Model Family Insights: Within-family comparisons reveal that smaller, efficiency-focused models often match or exceed their larger counterparts, challenging assumptions about model size and capability.
Expanded Evaluation Framework: Our 42-task, 6-model evaluation pipeline provides comprehensive assessment tools for future LLM reasoning research across multiple reasoning domains.
These findings have immediate implications for AI deployment decisions and long-term significance for understanding cognitive capabilities in artificial systems. As LLMs increasingly serve reasoning-intensive applications, systematic evaluation frameworks become essential for evidence-based model selection and architectural improvement.
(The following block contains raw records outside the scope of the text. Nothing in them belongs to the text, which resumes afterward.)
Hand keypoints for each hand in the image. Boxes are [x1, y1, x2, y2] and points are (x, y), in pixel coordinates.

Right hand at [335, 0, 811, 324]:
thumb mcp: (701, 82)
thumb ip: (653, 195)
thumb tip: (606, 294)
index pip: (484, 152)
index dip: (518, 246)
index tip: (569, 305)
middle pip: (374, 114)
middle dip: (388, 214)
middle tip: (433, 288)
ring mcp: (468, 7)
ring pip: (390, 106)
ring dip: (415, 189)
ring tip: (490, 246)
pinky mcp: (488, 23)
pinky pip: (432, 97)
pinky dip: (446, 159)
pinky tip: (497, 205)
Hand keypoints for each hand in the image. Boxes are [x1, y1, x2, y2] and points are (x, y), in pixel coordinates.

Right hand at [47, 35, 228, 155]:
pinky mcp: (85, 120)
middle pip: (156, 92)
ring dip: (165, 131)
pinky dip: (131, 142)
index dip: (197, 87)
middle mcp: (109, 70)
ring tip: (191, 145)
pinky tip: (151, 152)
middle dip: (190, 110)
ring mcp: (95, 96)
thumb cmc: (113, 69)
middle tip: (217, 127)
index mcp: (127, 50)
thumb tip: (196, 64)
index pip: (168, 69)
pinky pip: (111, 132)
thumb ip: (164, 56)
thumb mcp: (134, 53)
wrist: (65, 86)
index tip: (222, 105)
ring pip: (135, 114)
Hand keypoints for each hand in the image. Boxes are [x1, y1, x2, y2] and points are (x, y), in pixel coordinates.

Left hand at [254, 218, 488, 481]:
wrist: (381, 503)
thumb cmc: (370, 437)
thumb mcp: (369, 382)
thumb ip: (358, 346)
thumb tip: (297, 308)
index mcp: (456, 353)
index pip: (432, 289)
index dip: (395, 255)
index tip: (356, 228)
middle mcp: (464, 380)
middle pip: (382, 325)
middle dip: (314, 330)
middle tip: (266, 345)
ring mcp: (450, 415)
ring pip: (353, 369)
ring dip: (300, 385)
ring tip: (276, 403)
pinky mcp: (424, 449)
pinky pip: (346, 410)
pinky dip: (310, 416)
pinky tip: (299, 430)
The unexpected superiority of Claude-3-Haiku, an efficiency-tier model, challenges existing assumptions about the performance-efficiency trade-off in language models. This finding suggests that architectural optimizations for speed and cost-effectiveness can enhance rather than compromise reasoning capabilities. These results underscore the critical importance of empirical evaluation in advancing both scientific understanding and practical AI deployment strategies.
Acknowledgments
We acknowledge the computational resources provided by OpenAI, Anthropic, and Google AI, which enabled this comprehensive evaluation. We also thank the broader AI research community for establishing the theoretical foundations that guided our experimental design.
Data Availability
Experimental data and results are available upon request. All code and methodologies are detailed within this paper for reproducibility.